Coffee drinkers are causing a problem. What to do with the millions of tons of used coffee grounds that are created every year?
To date scientists have found numerous ways to make use of the smelly, damp, brown waste, discovering that they can be used as a fertiliser feedstock, that they can be mixed into animal feed, or can be used as an energy source for biofuels.
Recently adding to this list, chemists found out that in a powder form they could be used as a way to remove heavy metal ions (such as lead or mercury) from water.
Whilst this last method has a very practical goal in making water safer for human consumption, it also had an impractical side, in that an additional process was needed to separate the powder from the purified water. That problem has also now been solved, as a team from the Italian Institute of Technology in Genoa, has discovered a way to use the coffee grounds in a filter that greatly simplifies the process.

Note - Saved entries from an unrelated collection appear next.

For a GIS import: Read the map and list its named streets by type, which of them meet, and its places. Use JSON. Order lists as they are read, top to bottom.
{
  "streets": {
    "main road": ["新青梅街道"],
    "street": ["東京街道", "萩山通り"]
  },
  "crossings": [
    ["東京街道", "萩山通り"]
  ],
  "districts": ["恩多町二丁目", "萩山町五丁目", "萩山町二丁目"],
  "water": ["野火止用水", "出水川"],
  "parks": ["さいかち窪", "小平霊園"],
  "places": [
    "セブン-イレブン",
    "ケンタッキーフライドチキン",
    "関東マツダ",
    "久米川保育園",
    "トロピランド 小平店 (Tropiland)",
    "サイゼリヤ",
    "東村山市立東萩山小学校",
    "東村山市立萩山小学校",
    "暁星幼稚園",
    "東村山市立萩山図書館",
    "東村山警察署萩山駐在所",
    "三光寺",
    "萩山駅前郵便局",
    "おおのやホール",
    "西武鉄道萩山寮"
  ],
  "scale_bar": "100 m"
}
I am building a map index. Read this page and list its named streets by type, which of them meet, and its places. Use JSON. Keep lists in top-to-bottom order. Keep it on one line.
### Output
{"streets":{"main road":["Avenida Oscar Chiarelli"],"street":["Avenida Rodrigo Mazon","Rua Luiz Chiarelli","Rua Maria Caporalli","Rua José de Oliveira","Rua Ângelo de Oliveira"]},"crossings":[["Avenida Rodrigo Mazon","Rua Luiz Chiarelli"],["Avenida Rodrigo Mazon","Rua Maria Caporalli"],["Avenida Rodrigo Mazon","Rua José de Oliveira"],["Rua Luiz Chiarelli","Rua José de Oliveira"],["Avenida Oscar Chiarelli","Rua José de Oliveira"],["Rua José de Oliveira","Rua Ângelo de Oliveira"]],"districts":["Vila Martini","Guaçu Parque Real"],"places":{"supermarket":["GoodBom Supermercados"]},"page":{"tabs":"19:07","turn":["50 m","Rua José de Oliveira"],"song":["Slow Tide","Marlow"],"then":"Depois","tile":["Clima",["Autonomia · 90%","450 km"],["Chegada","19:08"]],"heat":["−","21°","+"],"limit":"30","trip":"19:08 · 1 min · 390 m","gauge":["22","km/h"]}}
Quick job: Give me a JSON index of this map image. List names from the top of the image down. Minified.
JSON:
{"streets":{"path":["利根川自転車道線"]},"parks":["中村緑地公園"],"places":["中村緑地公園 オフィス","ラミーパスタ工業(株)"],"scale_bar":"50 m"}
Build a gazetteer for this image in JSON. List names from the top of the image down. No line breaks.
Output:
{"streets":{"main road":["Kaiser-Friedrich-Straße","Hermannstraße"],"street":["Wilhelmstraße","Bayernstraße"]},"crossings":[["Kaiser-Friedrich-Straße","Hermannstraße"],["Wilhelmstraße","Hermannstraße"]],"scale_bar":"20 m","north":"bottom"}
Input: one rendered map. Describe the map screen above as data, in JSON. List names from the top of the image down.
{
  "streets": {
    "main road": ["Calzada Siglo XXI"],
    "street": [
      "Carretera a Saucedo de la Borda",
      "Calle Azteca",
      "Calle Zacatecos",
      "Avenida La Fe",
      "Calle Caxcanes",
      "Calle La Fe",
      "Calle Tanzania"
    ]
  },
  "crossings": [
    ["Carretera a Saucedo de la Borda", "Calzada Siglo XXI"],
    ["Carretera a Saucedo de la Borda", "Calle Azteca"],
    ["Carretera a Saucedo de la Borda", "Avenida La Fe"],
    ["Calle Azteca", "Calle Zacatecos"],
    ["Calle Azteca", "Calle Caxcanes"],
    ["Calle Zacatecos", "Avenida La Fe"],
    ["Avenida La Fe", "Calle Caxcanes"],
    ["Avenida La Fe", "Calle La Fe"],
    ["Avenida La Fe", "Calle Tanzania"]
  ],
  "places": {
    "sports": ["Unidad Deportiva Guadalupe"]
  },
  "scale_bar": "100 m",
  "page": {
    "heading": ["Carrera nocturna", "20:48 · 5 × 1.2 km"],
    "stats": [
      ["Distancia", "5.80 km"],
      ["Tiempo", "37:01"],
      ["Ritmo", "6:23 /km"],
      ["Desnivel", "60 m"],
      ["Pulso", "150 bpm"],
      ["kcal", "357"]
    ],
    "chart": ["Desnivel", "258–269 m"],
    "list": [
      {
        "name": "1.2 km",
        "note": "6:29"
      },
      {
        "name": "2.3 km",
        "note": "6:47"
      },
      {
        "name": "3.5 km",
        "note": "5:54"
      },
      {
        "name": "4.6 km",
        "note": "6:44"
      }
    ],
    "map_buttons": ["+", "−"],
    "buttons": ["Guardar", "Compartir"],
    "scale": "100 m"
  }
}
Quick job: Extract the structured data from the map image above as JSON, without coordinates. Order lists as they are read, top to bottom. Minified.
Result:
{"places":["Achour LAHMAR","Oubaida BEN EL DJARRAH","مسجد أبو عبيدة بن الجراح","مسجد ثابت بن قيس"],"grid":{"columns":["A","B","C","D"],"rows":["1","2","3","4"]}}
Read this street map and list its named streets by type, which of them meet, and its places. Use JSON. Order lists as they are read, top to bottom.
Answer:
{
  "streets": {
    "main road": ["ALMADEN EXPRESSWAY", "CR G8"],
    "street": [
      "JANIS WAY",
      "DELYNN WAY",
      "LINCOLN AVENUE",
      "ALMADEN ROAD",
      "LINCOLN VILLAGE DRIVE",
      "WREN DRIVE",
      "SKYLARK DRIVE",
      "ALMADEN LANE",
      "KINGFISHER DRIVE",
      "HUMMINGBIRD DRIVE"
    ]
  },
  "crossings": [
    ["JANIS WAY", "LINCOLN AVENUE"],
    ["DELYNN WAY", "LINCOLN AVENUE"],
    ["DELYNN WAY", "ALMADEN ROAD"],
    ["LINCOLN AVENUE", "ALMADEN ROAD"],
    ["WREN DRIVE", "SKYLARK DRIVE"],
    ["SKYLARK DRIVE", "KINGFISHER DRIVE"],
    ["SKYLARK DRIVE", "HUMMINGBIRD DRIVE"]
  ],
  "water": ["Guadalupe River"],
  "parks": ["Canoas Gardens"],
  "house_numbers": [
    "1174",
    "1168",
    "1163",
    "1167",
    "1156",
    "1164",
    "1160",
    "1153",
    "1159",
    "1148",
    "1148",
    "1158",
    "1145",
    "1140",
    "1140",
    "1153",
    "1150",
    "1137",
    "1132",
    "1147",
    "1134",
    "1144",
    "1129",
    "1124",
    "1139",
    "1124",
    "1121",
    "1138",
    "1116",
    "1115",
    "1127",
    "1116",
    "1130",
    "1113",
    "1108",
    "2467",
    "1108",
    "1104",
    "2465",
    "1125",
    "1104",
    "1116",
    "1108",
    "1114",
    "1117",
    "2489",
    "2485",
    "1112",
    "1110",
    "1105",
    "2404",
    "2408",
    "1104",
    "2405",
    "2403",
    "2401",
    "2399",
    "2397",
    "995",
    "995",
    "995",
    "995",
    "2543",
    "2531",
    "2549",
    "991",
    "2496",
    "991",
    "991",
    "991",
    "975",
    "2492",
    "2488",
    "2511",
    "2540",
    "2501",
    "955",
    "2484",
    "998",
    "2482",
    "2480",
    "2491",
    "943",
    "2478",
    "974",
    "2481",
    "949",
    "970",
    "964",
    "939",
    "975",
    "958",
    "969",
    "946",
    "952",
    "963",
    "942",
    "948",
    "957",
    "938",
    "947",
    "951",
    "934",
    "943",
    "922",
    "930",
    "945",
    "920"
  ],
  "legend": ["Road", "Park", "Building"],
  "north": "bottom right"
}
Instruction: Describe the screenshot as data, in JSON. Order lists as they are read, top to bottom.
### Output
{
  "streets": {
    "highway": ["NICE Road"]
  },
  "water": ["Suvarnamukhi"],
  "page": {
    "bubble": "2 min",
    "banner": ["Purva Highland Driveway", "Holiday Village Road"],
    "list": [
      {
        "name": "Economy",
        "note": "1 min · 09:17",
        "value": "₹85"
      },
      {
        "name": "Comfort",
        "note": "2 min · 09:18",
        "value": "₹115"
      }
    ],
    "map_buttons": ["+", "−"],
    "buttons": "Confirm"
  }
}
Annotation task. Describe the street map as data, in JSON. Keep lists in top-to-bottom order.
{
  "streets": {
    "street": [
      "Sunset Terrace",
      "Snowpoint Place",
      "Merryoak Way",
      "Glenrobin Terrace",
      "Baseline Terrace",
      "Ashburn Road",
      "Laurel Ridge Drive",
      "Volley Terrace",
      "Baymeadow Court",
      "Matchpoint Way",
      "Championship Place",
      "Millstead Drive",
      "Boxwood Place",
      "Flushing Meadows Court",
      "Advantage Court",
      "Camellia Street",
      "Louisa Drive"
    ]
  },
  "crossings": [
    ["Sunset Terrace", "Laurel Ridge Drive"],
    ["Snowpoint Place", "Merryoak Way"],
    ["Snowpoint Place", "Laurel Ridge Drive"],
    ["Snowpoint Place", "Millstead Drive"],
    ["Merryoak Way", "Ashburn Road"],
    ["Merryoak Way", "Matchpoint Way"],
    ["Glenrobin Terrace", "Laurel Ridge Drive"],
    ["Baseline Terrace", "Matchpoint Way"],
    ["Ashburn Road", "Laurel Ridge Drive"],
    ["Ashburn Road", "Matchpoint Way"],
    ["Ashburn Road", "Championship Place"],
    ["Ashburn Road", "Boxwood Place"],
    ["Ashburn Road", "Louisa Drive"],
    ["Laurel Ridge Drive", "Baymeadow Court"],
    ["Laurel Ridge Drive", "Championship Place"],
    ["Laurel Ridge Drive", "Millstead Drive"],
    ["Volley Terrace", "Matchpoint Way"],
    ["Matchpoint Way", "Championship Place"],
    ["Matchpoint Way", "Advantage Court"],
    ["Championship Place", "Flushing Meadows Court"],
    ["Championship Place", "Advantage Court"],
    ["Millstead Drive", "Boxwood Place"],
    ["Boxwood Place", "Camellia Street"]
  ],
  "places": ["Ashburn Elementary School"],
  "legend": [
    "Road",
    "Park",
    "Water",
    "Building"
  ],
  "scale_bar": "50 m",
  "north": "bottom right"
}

The researchers have published their results in the journal ACS Sustainable Chemistry & Engineering, where they describe the filter as a, “…bioelastomeric foam composed of 60 wt % of spent coffee powder and 40 wt % of silicone elastomer [that] uses the sugar leaching technique.” The findings continue to explain how the foam was, “…successful in the removal of Pb2+ and Hg2+ ions from water. [Whilst] The capability of the bioelastomeric foams to interact with Pb2+ and Hg2+ is not affected by the presence of other metal ions in water as tests in real wastewater demonstrate. [Furthermore] The fabricated foams can be used for the continuous filtration and removal of metal ions from water, demonstrating their versatility, in contrast to the sole coffee powder utilized so far, opening the way for the reutilization and valorization of this particular waste.”
The foam filter made with used coffee grounds removes heavy metal ions like lead and mercury from contaminated water.
As the online journal Science Daily reports, the results are very promising, as it states that, “In still water, the foam removed up to 99 percent of lead and mercury ions from water over 30 hours. [Whilst] In a more practical test in which lead-contaminated water flowed through the foam, it scrubbed the water of up to 67 percent of the lead ions.”
But the journal continues by highlighting the most important part of the filter system, when it states that, “Because the coffee is immobilized, it is easy to handle and discard after use without any additional steps.”
Whilst the discovery has yet to undergo a full peer review, and so is some way off being applied industrially, the idea that coffee grounds are not simply for landfill may take away some of the bitter taste from your next cup. In fact, it is great to know that in the future, drinking coffee will improve your drinking water.